Reproduce the records word for word, with nothing left out.

● **DATA**
"""

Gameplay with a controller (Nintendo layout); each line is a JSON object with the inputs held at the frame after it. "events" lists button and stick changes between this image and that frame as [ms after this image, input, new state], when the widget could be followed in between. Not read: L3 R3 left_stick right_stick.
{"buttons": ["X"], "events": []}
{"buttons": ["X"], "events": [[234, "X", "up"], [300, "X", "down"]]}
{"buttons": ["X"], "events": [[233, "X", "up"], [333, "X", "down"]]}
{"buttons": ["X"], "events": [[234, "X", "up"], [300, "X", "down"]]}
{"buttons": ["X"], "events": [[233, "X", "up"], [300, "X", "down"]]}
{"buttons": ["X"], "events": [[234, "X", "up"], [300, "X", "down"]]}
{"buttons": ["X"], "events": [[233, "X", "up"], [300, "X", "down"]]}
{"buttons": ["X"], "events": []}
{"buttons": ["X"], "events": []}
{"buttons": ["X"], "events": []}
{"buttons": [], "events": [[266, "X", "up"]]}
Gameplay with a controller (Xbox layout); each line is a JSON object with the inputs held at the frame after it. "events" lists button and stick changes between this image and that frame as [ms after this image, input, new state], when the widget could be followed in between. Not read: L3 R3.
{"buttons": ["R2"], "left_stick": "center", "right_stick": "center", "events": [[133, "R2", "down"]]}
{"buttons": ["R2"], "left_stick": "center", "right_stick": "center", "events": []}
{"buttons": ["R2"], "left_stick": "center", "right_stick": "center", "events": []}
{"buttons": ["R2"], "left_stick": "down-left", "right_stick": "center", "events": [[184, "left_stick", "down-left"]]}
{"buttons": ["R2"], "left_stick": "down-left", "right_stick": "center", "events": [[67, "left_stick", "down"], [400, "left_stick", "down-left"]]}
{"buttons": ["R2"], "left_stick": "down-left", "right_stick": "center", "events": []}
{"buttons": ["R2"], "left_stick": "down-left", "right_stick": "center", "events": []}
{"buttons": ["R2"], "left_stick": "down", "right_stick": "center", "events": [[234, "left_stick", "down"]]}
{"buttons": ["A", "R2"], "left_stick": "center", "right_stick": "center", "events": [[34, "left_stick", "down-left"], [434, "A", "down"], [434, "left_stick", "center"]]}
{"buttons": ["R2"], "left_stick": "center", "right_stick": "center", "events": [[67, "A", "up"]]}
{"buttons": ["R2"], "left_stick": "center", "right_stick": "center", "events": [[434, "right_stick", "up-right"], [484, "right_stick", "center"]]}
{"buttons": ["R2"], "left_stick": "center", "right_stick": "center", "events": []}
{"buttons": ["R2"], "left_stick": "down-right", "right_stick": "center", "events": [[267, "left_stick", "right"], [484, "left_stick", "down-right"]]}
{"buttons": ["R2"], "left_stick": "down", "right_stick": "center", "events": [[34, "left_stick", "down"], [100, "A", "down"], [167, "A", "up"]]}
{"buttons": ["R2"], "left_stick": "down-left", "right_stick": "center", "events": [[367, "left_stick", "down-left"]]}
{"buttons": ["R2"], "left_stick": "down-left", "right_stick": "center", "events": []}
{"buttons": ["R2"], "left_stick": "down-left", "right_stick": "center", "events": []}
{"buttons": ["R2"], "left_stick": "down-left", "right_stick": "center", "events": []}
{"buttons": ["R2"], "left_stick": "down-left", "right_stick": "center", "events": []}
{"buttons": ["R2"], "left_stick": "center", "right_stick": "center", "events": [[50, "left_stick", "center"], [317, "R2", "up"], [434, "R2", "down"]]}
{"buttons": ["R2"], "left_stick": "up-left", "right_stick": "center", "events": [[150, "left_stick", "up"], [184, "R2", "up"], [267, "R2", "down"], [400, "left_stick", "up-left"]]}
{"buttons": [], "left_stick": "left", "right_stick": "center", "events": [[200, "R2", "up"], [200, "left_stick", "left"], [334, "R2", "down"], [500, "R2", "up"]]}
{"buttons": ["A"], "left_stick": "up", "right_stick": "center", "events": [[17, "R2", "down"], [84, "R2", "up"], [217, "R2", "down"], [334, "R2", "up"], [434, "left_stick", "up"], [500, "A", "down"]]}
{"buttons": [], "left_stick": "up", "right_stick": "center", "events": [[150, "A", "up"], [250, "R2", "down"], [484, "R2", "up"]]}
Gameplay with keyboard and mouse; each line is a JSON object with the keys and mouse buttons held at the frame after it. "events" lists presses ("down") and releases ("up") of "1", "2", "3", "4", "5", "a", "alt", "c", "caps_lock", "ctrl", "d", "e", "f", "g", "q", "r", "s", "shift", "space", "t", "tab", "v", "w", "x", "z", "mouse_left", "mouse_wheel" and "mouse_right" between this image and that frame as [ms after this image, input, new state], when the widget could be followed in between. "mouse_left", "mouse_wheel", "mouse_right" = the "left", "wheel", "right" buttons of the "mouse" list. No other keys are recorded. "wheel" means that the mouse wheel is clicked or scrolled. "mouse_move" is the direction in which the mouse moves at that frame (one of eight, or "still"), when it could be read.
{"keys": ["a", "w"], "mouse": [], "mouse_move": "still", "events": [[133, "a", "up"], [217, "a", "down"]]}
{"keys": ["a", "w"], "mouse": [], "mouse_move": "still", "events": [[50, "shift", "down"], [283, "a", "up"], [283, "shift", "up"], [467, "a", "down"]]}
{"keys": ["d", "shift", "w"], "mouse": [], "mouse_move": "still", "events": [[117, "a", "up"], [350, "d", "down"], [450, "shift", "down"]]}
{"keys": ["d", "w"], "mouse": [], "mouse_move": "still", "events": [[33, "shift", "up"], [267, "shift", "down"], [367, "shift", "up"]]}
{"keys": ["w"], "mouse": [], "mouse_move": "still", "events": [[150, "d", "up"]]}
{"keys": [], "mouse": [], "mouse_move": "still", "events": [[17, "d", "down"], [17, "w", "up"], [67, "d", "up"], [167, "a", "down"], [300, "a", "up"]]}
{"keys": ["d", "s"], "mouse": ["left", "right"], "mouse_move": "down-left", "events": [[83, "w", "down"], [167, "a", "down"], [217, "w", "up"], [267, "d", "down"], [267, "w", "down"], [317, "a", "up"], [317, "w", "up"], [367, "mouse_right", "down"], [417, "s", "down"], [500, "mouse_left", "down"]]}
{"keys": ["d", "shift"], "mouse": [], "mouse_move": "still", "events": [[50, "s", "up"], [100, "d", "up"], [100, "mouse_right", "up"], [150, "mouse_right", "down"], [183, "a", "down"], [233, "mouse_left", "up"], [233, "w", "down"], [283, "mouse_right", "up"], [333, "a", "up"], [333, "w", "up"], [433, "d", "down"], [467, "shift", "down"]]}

"""

● **COMPLETED TASK**
Gameplay with a controller (Nintendo layout); each line is a JSON object with the inputs held at the frame after it. "events" lists button and stick changes between this image and that frame as [ms after this image, input, new state], when the widget could be followed in between. Not read: L3 R3 left_stick right_stick.
{"buttons": ["X"], "events": []}
{"buttons": ["X"], "events": [[234, "X", "up"], [300, "X", "down"]]}
{"buttons": ["X"], "events": [[233, "X", "up"], [333, "X", "down"]]}
{"buttons": ["X"], "events": [[234, "X", "up"], [300, "X", "down"]]}
{"buttons": ["X"], "events": [[233, "X", "up"], [300, "X", "down"]]}
{"buttons": ["X"], "events": [[234, "X", "up"], [300, "X", "down"]]}
{"buttons": ["X"], "events": [[233, "X", "up"], [300, "X", "down"]]}
{"buttons": ["X"], "events": []}
{"buttons": ["X"], "events": []}
{"buttons": ["X"], "events": []}
{"buttons": [], "events": [[266, "X", "up"]]}
Gameplay with a controller (Xbox layout); each line is a JSON object with the inputs held at the frame after it. "events" lists button and stick changes between this image and that frame as [ms after this image, input, new state], when the widget could be followed in between. Not read: L3 R3.
{"buttons": ["R2"], "left_stick": "center", "right_stick": "center", "events": [[133, "R2", "down"]]}
{"buttons": ["R2"], "left_stick": "center", "right_stick": "center", "events": []}
{"buttons": ["R2"], "left_stick": "center", "right_stick": "center", "events": []}
{"buttons": ["R2"], "left_stick": "down-left", "right_stick": "center", "events": [[184, "left_stick", "down-left"]]}
{"buttons": ["R2"], "left_stick": "down-left", "right_stick": "center", "events": [[67, "left_stick", "down"], [400, "left_stick", "down-left"]]}
{"buttons": ["R2"], "left_stick": "down-left", "right_stick": "center", "events": []}
{"buttons": ["R2"], "left_stick": "down-left", "right_stick": "center", "events": []}
{"buttons": ["R2"], "left_stick": "down", "right_stick": "center", "events": [[234, "left_stick", "down"]]}
{"buttons": ["A", "R2"], "left_stick": "center", "right_stick": "center", "events": [[34, "left_stick", "down-left"], [434, "A", "down"], [434, "left_stick", "center"]]}
{"buttons": ["R2"], "left_stick": "center", "right_stick": "center", "events": [[67, "A", "up"]]}
{"buttons": ["R2"], "left_stick": "center", "right_stick": "center", "events": [[434, "right_stick", "up-right"], [484, "right_stick", "center"]]}
{"buttons": ["R2"], "left_stick": "center", "right_stick": "center", "events": []}
{"buttons": ["R2"], "left_stick": "down-right", "right_stick": "center", "events": [[267, "left_stick", "right"], [484, "left_stick", "down-right"]]}
{"buttons": ["R2"], "left_stick": "down", "right_stick": "center", "events": [[34, "left_stick", "down"], [100, "A", "down"], [167, "A", "up"]]}
{"buttons": ["R2"], "left_stick": "down-left", "right_stick": "center", "events": [[367, "left_stick", "down-left"]]}
{"buttons": ["R2"], "left_stick": "down-left", "right_stick": "center", "events": []}
{"buttons": ["R2"], "left_stick": "down-left", "right_stick": "center", "events": []}
{"buttons": ["R2"], "left_stick": "down-left", "right_stick": "center", "events": []}
{"buttons": ["R2"], "left_stick": "down-left", "right_stick": "center", "events": []}
{"buttons": ["R2"], "left_stick": "center", "right_stick": "center", "events": [[50, "left_stick", "center"], [317, "R2", "up"], [434, "R2", "down"]]}
{"buttons": ["R2"], "left_stick": "up-left", "right_stick": "center", "events": [[150, "left_stick", "up"], [184, "R2", "up"], [267, "R2", "down"], [400, "left_stick", "up-left"]]}
{"buttons": [], "left_stick": "left", "right_stick": "center", "events": [[200, "R2", "up"], [200, "left_stick", "left"], [334, "R2", "down"], [500, "R2", "up"]]}
{"buttons": ["A"], "left_stick": "up", "right_stick": "center", "events": [[17, "R2", "down"], [84, "R2", "up"], [217, "R2", "down"], [334, "R2", "up"], [434, "left_stick", "up"], [500, "A", "down"]]}
{"buttons": [], "left_stick": "up", "right_stick": "center", "events": [[150, "A", "up"], [250, "R2", "down"], [484, "R2", "up"]]}
Gameplay with keyboard and mouse; each line is a JSON object with the keys and mouse buttons held at the frame after it. "events" lists presses ("down") and releases ("up") of "1", "2", "3", "4", "5", "a", "alt", "c", "caps_lock", "ctrl", "d", "e", "f", "g", "q", "r", "s", "shift", "space", "t", "tab", "v", "w", "x", "z", "mouse_left", "mouse_wheel" and "mouse_right" between this image and that frame as [ms after this image, input, new state], when the widget could be followed in between. "mouse_left", "mouse_wheel", "mouse_right" = the "left", "wheel", "right" buttons of the "mouse" list. No other keys are recorded. "wheel" means that the mouse wheel is clicked or scrolled. "mouse_move" is the direction in which the mouse moves at that frame (one of eight, or "still"), when it could be read.
{"keys": ["a", "w"], "mouse": [], "mouse_move": "still", "events": [[133, "a", "up"], [217, "a", "down"]]}
{"keys": ["a", "w"], "mouse": [], "mouse_move": "still", "events": [[50, "shift", "down"], [283, "a", "up"], [283, "shift", "up"], [467, "a", "down"]]}
{"keys": ["d", "shift", "w"], "mouse": [], "mouse_move": "still", "events": [[117, "a", "up"], [350, "d", "down"], [450, "shift", "down"]]}
{"keys": ["d", "w"], "mouse": [], "mouse_move": "still", "events": [[33, "shift", "up"], [267, "shift", "down"], [367, "shift", "up"]]}
{"keys": ["w"], "mouse": [], "mouse_move": "still", "events": [[150, "d", "up"]]}
{"keys": [], "mouse": [], "mouse_move": "still", "events": [[17, "d", "down"], [17, "w", "up"], [67, "d", "up"], [167, "a", "down"], [300, "a", "up"]]}
{"keys": ["d", "s"], "mouse": ["left", "right"], "mouse_move": "down-left", "events": [[83, "w", "down"], [167, "a", "down"], [217, "w", "up"], [267, "d", "down"], [267, "w", "down"], [317, "a", "up"], [317, "w", "up"], [367, "mouse_right", "down"], [417, "s", "down"], [500, "mouse_left", "down"]]}
{"keys": ["d", "shift"], "mouse": [], "mouse_move": "still", "events": [[50, "s", "up"], [100, "d", "up"], [100, "mouse_right", "up"], [150, "mouse_right", "down"], [183, "a", "down"], [233, "mouse_left", "up"], [233, "w", "down"], [283, "mouse_right", "up"], [333, "a", "up"], [333, "w", "up"], [433, "d", "down"], [467, "shift", "down"]]}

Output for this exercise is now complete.